# John Allen's Translation of Calvin's Institutes



## sastark (Jan 3, 2006)

Over the New Year's holiday, I visited a few local used book stores. Among other books I found (such as Boettner's _millennium_) I found a copy of Calvin's Institutes. I was wondering if any one could give me any info on this particular edition.

It is Calvin's Institutes in two volumes (and the two volumes are in a box: very nice looking). Translated by John Allen (who I am unfamiliar with. Anyone know anything about him?) There is also an introductary essay by B. B. Warfield. It was printed by the Presbyterian Board of Christian Education, Westminster Press, but I can't find a copyright date (or any copyright information at all). The title page says it is the seventh English edition. Can anyone provide any info?

Also, at the same bookstore there was an eight volume edition of Schaff's _History of the Christian Church_. They were asking $95. Does any one know if this is a good price?

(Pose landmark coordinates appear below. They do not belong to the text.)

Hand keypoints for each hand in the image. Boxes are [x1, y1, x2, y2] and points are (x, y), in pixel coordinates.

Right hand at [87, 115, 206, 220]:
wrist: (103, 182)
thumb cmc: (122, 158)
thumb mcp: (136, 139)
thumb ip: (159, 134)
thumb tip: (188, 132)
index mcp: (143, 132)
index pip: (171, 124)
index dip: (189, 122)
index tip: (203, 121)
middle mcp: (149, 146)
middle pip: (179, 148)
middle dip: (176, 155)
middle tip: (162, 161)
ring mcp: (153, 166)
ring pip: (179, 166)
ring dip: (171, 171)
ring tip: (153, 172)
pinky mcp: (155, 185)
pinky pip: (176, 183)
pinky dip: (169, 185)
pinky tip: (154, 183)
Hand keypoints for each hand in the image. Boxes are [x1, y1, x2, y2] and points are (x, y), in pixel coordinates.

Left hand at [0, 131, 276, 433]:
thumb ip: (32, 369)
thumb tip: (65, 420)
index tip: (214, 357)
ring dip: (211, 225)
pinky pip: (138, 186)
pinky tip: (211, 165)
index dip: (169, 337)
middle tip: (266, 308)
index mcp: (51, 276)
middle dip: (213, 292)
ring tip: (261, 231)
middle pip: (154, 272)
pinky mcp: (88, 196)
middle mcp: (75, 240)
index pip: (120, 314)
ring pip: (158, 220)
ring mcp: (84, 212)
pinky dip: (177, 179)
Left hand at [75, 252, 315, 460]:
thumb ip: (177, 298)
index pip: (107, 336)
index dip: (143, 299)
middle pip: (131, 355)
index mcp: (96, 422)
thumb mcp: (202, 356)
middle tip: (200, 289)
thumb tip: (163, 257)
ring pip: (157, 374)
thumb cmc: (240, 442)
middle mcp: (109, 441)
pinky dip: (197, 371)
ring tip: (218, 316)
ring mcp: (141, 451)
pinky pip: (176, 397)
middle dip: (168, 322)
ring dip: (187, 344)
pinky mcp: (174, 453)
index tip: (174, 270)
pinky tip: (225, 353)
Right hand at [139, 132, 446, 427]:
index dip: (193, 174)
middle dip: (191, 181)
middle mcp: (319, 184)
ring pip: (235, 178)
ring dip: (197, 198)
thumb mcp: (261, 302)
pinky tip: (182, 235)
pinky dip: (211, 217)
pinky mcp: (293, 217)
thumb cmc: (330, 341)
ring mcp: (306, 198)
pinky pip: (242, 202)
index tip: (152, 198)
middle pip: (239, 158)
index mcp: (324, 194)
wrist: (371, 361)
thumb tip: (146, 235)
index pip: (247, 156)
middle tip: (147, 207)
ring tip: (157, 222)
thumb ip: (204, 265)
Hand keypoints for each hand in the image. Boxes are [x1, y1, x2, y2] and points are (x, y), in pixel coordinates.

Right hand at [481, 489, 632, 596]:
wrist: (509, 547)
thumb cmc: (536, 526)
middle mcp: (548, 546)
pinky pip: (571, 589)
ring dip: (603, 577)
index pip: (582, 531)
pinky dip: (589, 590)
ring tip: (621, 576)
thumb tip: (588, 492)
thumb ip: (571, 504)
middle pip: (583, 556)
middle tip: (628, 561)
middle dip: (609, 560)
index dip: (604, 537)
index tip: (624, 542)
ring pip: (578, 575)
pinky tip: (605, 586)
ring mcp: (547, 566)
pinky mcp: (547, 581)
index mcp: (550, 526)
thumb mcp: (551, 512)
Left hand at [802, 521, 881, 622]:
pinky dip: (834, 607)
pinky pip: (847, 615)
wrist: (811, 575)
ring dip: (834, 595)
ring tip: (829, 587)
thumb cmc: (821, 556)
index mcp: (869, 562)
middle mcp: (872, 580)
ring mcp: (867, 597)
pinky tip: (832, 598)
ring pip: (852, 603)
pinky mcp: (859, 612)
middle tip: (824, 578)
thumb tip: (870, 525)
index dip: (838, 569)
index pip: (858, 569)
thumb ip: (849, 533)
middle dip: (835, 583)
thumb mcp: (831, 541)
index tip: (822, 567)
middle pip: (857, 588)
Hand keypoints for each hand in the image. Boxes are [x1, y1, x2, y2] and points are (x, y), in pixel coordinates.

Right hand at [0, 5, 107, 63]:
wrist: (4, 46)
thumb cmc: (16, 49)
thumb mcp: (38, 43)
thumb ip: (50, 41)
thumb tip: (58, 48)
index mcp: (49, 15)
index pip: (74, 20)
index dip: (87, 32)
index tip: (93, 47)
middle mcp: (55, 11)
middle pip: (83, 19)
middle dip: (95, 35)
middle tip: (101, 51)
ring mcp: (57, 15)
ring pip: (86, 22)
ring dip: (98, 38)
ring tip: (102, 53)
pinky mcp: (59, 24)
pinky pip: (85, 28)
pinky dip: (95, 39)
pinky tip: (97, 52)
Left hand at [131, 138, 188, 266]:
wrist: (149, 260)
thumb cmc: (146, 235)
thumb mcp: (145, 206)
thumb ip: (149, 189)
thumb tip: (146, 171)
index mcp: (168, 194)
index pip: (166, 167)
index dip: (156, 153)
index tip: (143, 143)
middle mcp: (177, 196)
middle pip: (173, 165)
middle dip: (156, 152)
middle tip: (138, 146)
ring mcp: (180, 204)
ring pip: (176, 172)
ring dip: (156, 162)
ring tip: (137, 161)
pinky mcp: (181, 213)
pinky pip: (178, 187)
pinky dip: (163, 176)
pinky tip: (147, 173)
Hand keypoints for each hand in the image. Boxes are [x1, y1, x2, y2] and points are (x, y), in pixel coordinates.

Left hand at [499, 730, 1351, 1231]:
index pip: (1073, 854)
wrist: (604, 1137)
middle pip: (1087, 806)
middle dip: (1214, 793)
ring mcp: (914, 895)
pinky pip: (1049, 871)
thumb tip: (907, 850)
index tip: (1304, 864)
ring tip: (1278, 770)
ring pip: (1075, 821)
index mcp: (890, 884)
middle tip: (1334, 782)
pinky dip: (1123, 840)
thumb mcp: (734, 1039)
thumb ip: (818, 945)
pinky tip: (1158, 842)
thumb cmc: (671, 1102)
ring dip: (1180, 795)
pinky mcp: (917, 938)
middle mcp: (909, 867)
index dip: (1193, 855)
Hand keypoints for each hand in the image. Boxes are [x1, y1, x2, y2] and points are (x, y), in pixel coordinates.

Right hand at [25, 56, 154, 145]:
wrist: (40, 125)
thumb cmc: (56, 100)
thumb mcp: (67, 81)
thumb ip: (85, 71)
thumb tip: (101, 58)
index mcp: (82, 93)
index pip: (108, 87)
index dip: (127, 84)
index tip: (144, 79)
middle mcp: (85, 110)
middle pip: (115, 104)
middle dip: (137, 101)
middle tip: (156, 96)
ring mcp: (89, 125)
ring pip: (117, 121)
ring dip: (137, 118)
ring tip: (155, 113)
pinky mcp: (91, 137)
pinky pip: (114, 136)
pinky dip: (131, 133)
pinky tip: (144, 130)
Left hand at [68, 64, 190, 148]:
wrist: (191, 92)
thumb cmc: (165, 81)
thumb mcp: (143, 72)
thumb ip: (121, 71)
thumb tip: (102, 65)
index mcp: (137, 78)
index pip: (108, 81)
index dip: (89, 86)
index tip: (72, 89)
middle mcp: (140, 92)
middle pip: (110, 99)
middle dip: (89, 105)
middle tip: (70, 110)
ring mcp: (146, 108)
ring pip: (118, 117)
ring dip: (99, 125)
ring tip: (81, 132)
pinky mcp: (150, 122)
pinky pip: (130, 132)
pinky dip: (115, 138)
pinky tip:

The books were in very good condition, from what I could see.


----------



## Contra_Mundum (Jan 3, 2006)

If you like comparing editions, or want multiple translations (do you have Battles' or Beveridge?) to see how different men rendered a thought or sentence, then I would get it. If only so you could give it away sometime. That edition, was the version most common in the US before Battles' LCC edition, and before Beveridge reprints (which originals were probably more common in Britain).

The Battles' critical edition includes substantial information in the fore-matter on translation history.


----------